> **What is required**
Tally every line in the data that has the word "работает" and report only the total.

────

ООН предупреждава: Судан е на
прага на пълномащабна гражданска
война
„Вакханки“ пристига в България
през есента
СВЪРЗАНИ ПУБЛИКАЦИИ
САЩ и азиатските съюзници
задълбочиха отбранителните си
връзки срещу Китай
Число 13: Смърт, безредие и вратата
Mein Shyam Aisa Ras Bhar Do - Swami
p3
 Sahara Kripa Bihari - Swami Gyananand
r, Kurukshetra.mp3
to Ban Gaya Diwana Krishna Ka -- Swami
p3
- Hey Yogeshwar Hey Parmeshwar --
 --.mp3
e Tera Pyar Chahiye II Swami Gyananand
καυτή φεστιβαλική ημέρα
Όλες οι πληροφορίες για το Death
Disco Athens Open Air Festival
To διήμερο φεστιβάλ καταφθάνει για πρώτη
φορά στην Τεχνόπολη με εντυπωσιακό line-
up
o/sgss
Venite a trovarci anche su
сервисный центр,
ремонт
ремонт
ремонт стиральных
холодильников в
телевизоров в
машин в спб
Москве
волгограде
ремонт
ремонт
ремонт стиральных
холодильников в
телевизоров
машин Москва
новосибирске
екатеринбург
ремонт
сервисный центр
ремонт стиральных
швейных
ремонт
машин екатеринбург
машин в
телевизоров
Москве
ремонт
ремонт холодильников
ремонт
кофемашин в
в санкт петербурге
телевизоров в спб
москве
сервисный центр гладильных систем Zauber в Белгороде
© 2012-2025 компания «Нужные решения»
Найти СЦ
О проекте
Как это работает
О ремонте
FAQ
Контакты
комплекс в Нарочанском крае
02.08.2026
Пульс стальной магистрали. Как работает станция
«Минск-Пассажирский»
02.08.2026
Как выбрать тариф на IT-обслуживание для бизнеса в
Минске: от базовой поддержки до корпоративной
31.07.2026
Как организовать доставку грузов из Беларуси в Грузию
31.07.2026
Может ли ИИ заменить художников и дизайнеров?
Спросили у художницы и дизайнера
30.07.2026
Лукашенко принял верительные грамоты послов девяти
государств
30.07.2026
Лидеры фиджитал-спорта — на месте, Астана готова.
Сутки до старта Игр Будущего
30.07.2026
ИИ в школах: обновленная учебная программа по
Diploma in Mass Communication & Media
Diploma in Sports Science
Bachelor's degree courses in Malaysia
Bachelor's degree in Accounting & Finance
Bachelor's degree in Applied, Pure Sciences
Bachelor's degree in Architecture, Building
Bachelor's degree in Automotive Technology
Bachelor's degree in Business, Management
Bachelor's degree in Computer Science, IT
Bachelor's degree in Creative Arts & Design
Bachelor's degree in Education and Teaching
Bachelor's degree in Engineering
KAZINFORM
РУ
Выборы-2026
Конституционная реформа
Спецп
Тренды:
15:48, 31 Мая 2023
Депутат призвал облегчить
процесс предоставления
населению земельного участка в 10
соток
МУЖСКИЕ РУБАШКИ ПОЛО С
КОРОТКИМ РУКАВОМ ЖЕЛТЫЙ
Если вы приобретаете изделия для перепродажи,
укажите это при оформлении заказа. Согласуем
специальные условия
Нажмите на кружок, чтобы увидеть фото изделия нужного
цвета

────

> **Result of the exercise**
2